For these reasons, the court concluded that a relator occupies a "continuing position" created and maintained by federal law even though an individual relator's "term" expires at the end of a single matter.

After concluding that relators exercise significant authority and occupy a continuous position, the court rejected arguments that "the FCA's qui tam structure survives constitutional scrutiny because early Congresses enacted some analogous statutes." Ultimately, the court ruled that the relator was acting as an unappointed federal officer, which required dismissal of the relator's suit.

Will Other Courts Follow?

How other courts view the legality of the qui tam provisions remains a continuing open issue for court watchers and recipients of federal funds.

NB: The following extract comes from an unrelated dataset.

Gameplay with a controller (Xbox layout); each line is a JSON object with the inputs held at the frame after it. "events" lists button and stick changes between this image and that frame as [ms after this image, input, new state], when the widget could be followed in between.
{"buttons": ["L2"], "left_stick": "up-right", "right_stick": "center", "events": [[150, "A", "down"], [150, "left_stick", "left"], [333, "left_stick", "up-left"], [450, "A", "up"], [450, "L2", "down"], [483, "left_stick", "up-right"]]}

Notably, in U.S. ex rel. Polansky v. Executive Health Resources, Inc., 599 U.S. 419 (2023), while the majority held that DOJ retains broad authority to seek dismissal of qui tam FCA lawsuits under the FCA—even where relators want to maintain their suits—Justice Thomas's dissent noted "substantial arguments that the qui tam device is inconsistent with Article II and that private relators may not represent the interests of the United States in litigation." Whether Justice Thomas's dissenting view invites a constitutional FCA challenge at the high court remains to be seen.

In the meantime, grantees and contractors should recognize the Zafirov decision applies only to the parties in that case. For grantees and contractors facing liability in the Middle District of Florida, of course, drawing a particular judge could be a lucky break indeed. Additionally, as more courts consider similar challenges to the constitutionality of qui tam actions, grantees and contractors should continue to follow these developments and, where appropriate, assert all available defenses—a nod to Zafirov and its unexpected constitutional defense among them.

The content of this article is intended to provide a general guide to the subject matter. Specialist advice should be sought about your specific circumstances.